The company had announced in April 2012 that it planned to continue the practice of giving out quarterly and annual guidance.
When companies announce quarterly results, managements talk of likely revenue and profit growth for the next quarter. This works as an indicator for the stock market analyst community to predict future expectations for profits. This is because in the stock market, current market prices of companies are all about expected or future profits of companies.
Here are some pointers that would help you get on top of this:
• The ‘Infosys guidance’ is a significant event. This is also because competitors like TCS and Wipro do not announce quarterly guidance. If Infosys puts out a conservative earnings expectation number than the stock market expectation, it hurts the market sentiment. When Infosys prediced a tough June 2012 quarter, with a 0-1 per cent growth in revenue over March 2012 quarter, share prices across the board fell. Analysts extrapolate Infosys data for predicting outlook for others. This has resulted in shares of all major IT services companies like TCS, Wipro shedding 3 to 4 per cent in value.
• Infosys has used the quarterly guidance to manage expectations from investors. “Under promise and over deliver” has been the mantra of the company founded by N R Narayana Murthy and Nandan Nilekani. This means the company saw the business growth prospect from contracts it pitched for and won for IT services. It then put out a conservative revenue and profit estimate and consistently managed to top it.
• However, lately, Infosys has missed on targets set in the quarterly guidance. For two straight quarters to March 2012, the Infosys revenue growth fell well short of the quarterly guidance. For the quarter to March 2012, it achieved a first by missing on the earnings per share growth target. In short, managing expectations in an uncertain global environment is getting increasingly difficult.
• Infosys set new standards in corporate disclosures. At a time when businesses hesitated to disclose information,Infosys announced quarterly results even when it was not mandated by law to do so. After it got listed on stock exchanges in mid-nineties, the company has consistently announced how it would perform in a subsequent quarter.
• “Given the business-to-business nature of the business, the street has limited data points to work with to and arrive at reasonable forecasts for the IT services names. Infosys has sought to bridge the information gap with its guidance,” said Kotak Securities, a stockbroking firm, which expected Infosys to offer no guidance for financial year 2012-13. This is partly met with Infosys doing away with the practice of quarterly guidance.

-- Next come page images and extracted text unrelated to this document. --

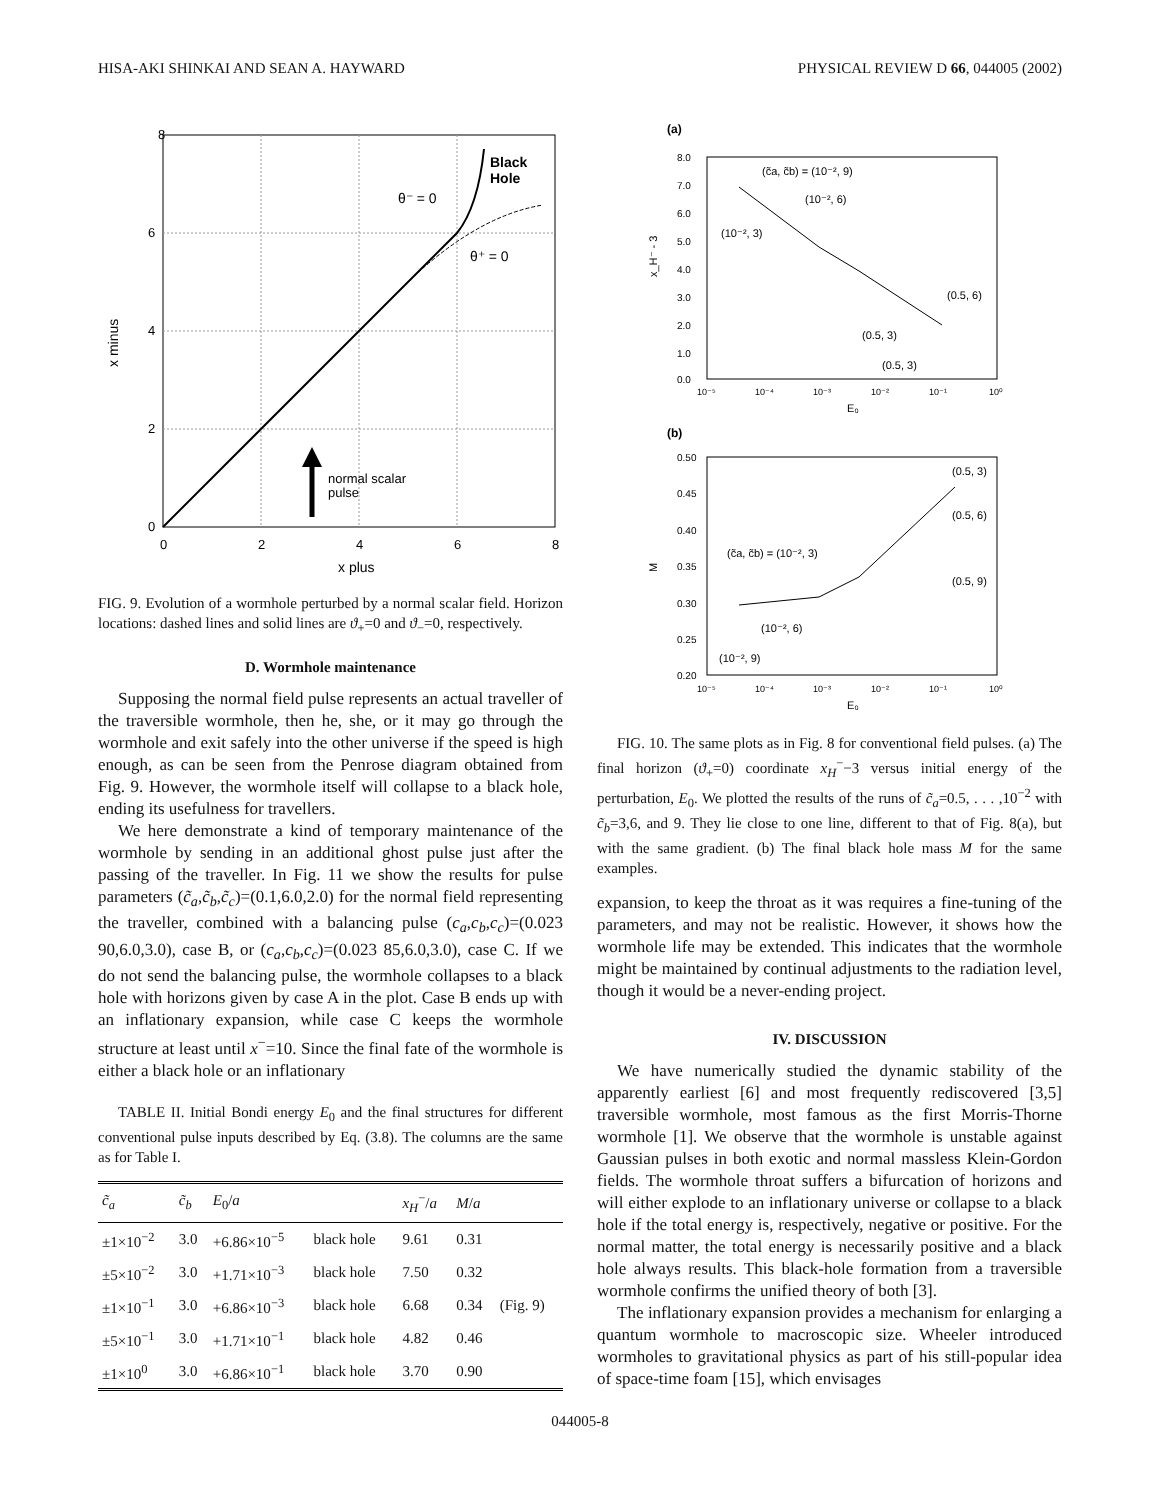HISA-AKI SHINKAI AND SEAN A. HAYWARD PHYSICAL REVIEW D 66, 044005 (2002)
8
6
4
2
0
0
2
4
6
8
x plus
x minus
Black
Hole
θ⁻ = 0
θ⁺ = 0
normal scalar
pulse
FIG. 9. Evolution of a wormhole perturbed by a normal scalar field. Horizon locations: dashed lines and solid lines are ϑ<sub>+</sub>=0 and ϑ<sub>−</sub>=0, respectively.
D. Wormhole maintenance
Supposing the normal field pulse represents an actual traveller of the traversible wormhole, then he, she, or it may go through the wormhole and exit safely into the other universe if the speed is high enough, as can be seen from the Penrose diagram obtained from Fig. 9. However, the wormhole itself will collapse to a black hole, ending its usefulness for travellers.
We here demonstrate a kind of temporary maintenance of the wormhole by sending in an additional ghost pulse just after the passing of the traveller. In Fig. 11 we show the results for pulse parameters (c̃<sub>a</sub>,c̃<sub>b</sub>,c̃<sub>c</sub>)=(0.1,6.0,2.0) for the normal field representing the traveller, combined with a balancing pulse (c<sub>a</sub>,c<sub>b</sub>,c<sub>c</sub>)=(0.023 90,6.0,3.0), case B, or (c<sub>a</sub>,c<sub>b</sub>,c<sub>c</sub>)=(0.023 85,6.0,3.0), case C. If we do not send the balancing pulse, the wormhole collapses to a black hole with horizons given by case A in the plot. Case B ends up with an inflationary expansion, while case C keeps the wormhole structure at least until x<sup>−</sup>=10. Since the final fate of the wormhole is either a black hole or an inflationary
TABLE II. Initial Bondi energy E<sub>0</sub> and the final structures for different conventional pulse inputs described by Eq. (3.8). The columns are the same as for Table I.
| c̃<sub>a</sub> | c̃<sub>b</sub> | E<sub>0</sub>/ a | | x<sub>H</sub><sup>−</sup>/ a | M / a | |
| --- | --- | --- | --- | --- | --- | --- |
| ±1×10<sup>−2</sup> | 3.0 | +6.86×10<sup>−5</sup> | black hole | 9.61 | 0.31 | |
| ±5×10<sup>−2</sup> | 3.0 | +1.71×10<sup>−3</sup> | black hole | 7.50 | 0.32 | |
| ±1×10<sup>−1</sup> | 3.0 | +6.86×10<sup>−3</sup> | black hole | 6.68 | 0.34 | (Fig. 9) |
| ±5×10<sup>−1</sup> | 3.0 | +1.71×10<sup>−1</sup> | black hole | 4.82 | 0.46 | |
| ±1×10<sup>0</sup> | 3.0 | +6.86×10<sup>−1</sup> | black hole | 3.70 | 0.90 | |
(a)
8.0
7.0
6.0
5.0
4.0
3.0
2.0
1.0
0.0
10⁻⁵
10⁻⁴
10⁻³
10⁻²
10⁻¹
10⁰
E₀
x_H⁻ - 3
(c̃a, c̃b) = (10⁻², 9)
(10⁻², 6)
(10⁻², 3)
(0.5, 6)
(0.5, 3)
(0.5, 3)
(b)
0.50
0.45
0.40
0.35
0.30
0.25
0.20
10⁻⁵
10⁻⁴
10⁻³
10⁻²
10⁻¹
10⁰
E₀
M
(0.5, 3)
(0.5, 6)
(0.5, 9)
(c̃a, c̃b) = (10⁻², 3)
(10⁻², 6)
(10⁻², 9)
FIG. 10. The same plots as in Fig. 8 for conventional field pulses. (a) The final horizon (ϑ<sub>+</sub>=0) coordinate x<sub>H</sub><sup>−</sup>−3 versus initial energy of the perturbation, E<sub>0</sub>. We plotted the results of the runs of c̃<sub>a</sub>=0.5, . . . ,10<sup>−2</sup> with c̃<sub>b</sub>=3,6, and 9. They lie close to one line, different to that of Fig. 8(a), but with the same gradient. (b) The final black hole mass M for the same examples.
expansion, to keep the throat as it was requires a fine-tuning of the parameters, and may not be realistic. However, it shows how the wormhole life may be extended. This indicates that the wormhole might be maintained by continual adjustments to the radiation level, though it would be a never-ending project.
IV. DISCUSSION
We have numerically studied the dynamic stability of the apparently earliest [6] and most frequently rediscovered [3,5] traversible wormhole, most famous as the first Morris-Thorne wormhole [1]. We observe that the wormhole is unstable against Gaussian pulses in both exotic and normal massless Klein-Gordon fields. The wormhole throat suffers a bifurcation of horizons and will either explode to an inflationary universe or collapse to a black hole if the total energy is, respectively, negative or positive. For the normal matter, the total energy is necessarily positive and a black hole always results. This black-hole formation from a traversible wormhole confirms the unified theory of both [3].
The inflationary expansion provides a mechanism for enlarging a quantum wormhole to macroscopic size. Wheeler introduced wormholes to gravitational physics as part of his still-popular idea of space-time foam [15], which envisages
044005-8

• The brokerage said that an uncertainty on critical inputs for internal forecasting is higher than normal this year. “Essentially, the information edge that companies naturally enjoy over the Street (analysts) may be substantially lower this year and hence guidance may not serve the ‘driving information symmetry perspective,” the brokerage had said.
• The number of S&P 500 companies in US that offered guidance in their December 2011 quarterly commentary was the lowest since the September 2009 quarter, a quarter when the companies were clearly unsure of the impact of the global financial crisis.